Assume I assigned the letters A-Z to random numbers in the range of 0-100. The mapping of plaintext characters to ciphertext values constitutes my cipher alphabet(and key).
I encrypt a message using a normal substitution cipher. I then create a sequence of random values the same length as my initial ciphertext using numbers in the range of 0-100 that were not used in my cipher alphabet. I then randomly weave my initial cipher text and my random sequence together.
Specifically, I would start with the first ciphertext character and randomly decide wether or not to add noise. If I decide to add noise I will insert the first unused element from my random sequence either before or after the current ciphertext character (again chosen randomly). When I reach the end of the cipher text there may still be unused values from the random sequence. If there are I go back to the first character of ciphertext (which could be an encrypted value or noise added in a previous pass) and continue inserting values randomly until all of the values from the random sequence have been used.

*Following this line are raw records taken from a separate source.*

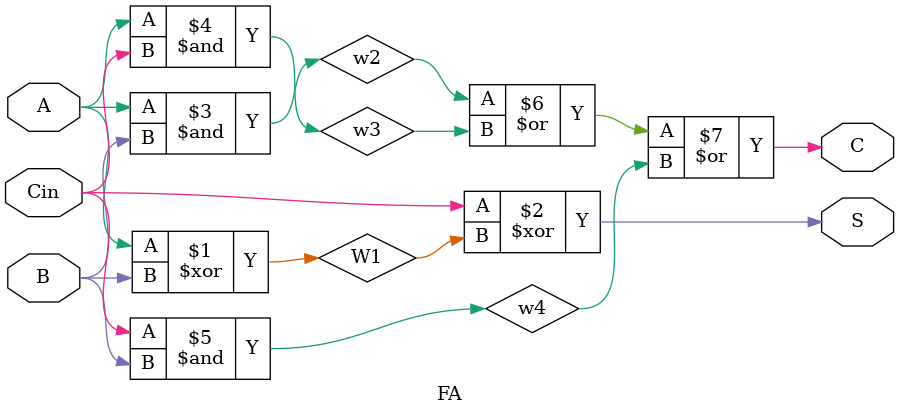
<source format=v>
module FA (input A , B, Cin ,output S, C);
//Structure Modelling

wire w1,w2, w3, w4; //internal connection

xor(W1,A,B);
xor(S,Cin,W1);
 
and(w2,A,B);
and(w3,A,Cin);
and(w4,Cin,B);

or(C,w2,w3,w4);
///

// Data dlow modeling
//assign S = A^B^Cin;
//assign C= (A&B) | (B&Cin) |(Cin&A);

//

endmodule 
</source>
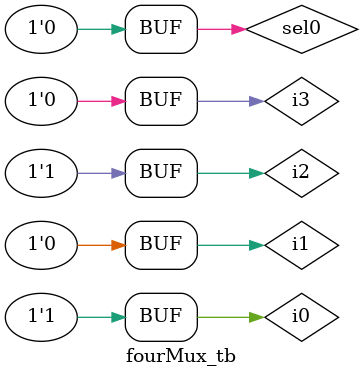
<source format=sv>

function automatic twoMux(input logic sel, 
                       input logic i0, i1
                        );
  
   twoMux = sel ? i1 : i0;
  
endfunction 

module fourMux(input logic sel0, sel1,
               input logic i0, i1, i2, i3,
               output logic y);
  
  logic y1, y0;
  
  always_comb begin
  
  y0 = twoMux(sel1, i0, i1);
  y1 = twoMux(sel1, i2, i3);
  y = twoMux(sel0, y0, y1);
  end
  
endmodule 
  
//--------------------------- TestBench ---------------------------//

module fourMux_tb;
  
  logic sel0, sel1;
  reg y0, y1, y;
  logic i0, i1, i2, i3;
  
  fourMux dut(sel0, sel1, i0, i1, i2, i3, y);
  
  initial begin
    $monitor("sel0 = %b sel1 = %b i0 = %b i1 = %b i2 = %b i3 = %b y = %b", sel0, sel1, i0, i1, i2, i3, y);
    
    {i3, i2, i1, i0} = 4'h5;
    
    repeat(6) begin
      {sel0, sel1} = $random;
      #5;
      end 
  end
  endmodule 

</source>
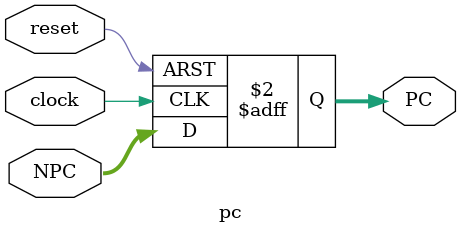
<source format=v>
module pc (NPC, clock, reset, PC);

    input   [31:0] NPC;     // npc
    input          clock;     // clock signal
    input          reset;     // reset
    output  [31:0] PC;

    reg     [31:0] PC;      // assign as a register

    parameter initial_address = 32'h0000_3000;

    always @(posedge clock or posedge reset) 
    begin
        if (reset)
            PC <= initial_address;
        else
            PC <= NPC;
    end

endmodule //pc
</source>
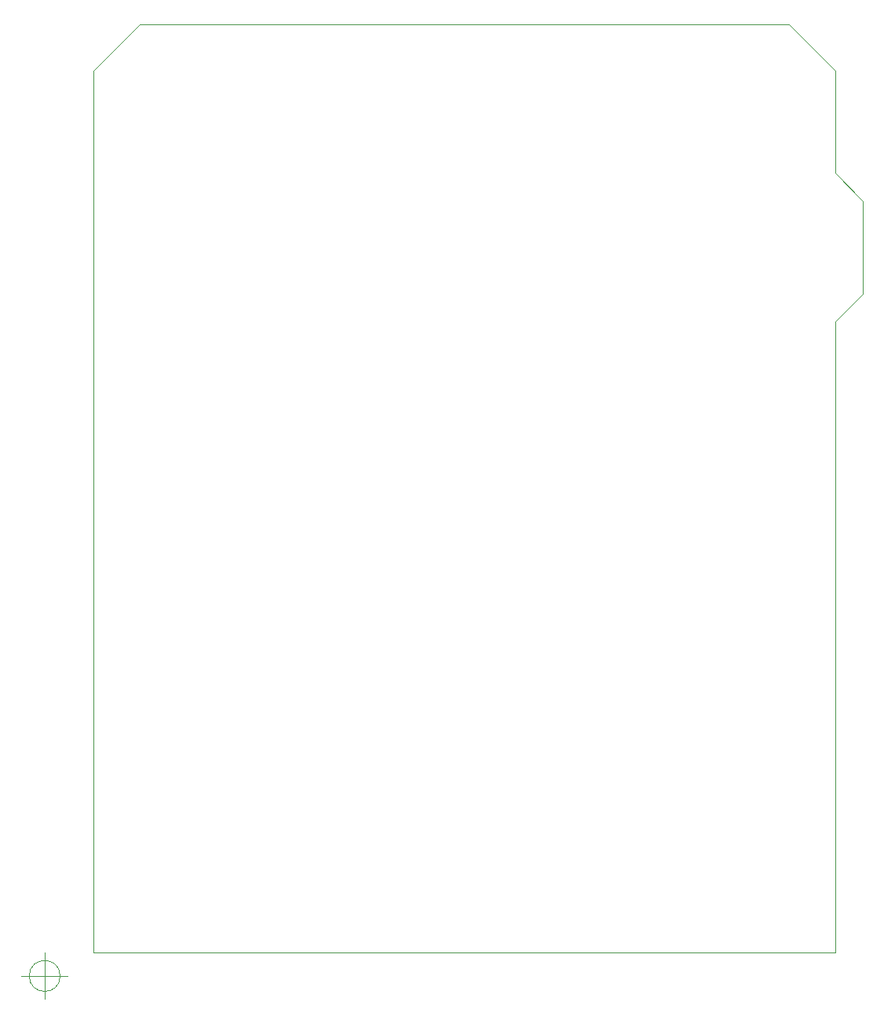
<source format=gbr>
%TF.GenerationSoftware,KiCad,Pcbnew,(6.0.6)*%
%TF.CreationDate,2022-11-03T15:56:01+01:00*%
%TF.ProjectId,Wasbeer-communicator,57617362-6565-4722-9d63-6f6d6d756e69,rev?*%
%TF.SameCoordinates,Original*%
%TF.FileFunction,Profile,NP*%
%FSLAX46Y46*%
G04 Gerber Fmt 4.6, Leading zero omitted, Abs format (unit mm)*
G04 Created by KiCad (PCBNEW (6.0.6)) date 2022-11-03 15:56:01*
%MOMM*%
%LPD*%
G01*
G04 APERTURE LIST*
%TA.AperFunction,Profile*%
%ADD10C,0.100000*%
%TD*%
G04 APERTURE END LIST*
D10*
X170000000Y-50000000D02*
X170000000Y-61000000D01*
X173000000Y-64000000D01*
X173000000Y-74000000D01*
X170000000Y-77000000D01*
X170000000Y-145000000D01*
X90000000Y-145000000D01*
X90000000Y-50000000D01*
X95000000Y-45000000D01*
X165000000Y-45000000D01*
X170000000Y-50000000D01*
X86416666Y-147500000D02*
G75*
G03*
X86416666Y-147500000I-1666666J0D01*
G01*
X82250000Y-147500000D02*
X87250000Y-147500000D01*
X84750000Y-145000000D02*
X84750000Y-150000000D01*
M02*

</source>
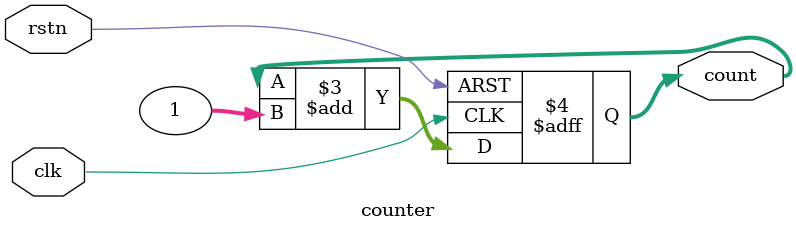
<source format=sv>
`timescale 1ns / 1ps

module counter #(
    parameter COUNTER_WIDTH = 64
) (
    input   wire clk,
    input   wire rstn,
    output  reg [COUNTER_WIDTH - 1:0] count
    );

always @(posedge clk or negedge rstn) begin
    if (~rstn) begin
        count <= 0;
    end else begin
        count <= count + 1;
    end
end

endmodule

</source>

The final result is the message that would be transmitted. If you know the key description is trivial since you can just ignore the "noise". But if you don't know the key how would you go about decrypting this? specifically what are the techniques for separating noise from meaningful data or is there some other attack scheme?
Note: I am asking because of hobbyist curiosity. I know modern encryption algorithms are secure and don't need to be meddled with. And I know the scenario I described results in a larger transmission, etc. I just want to know how you break it.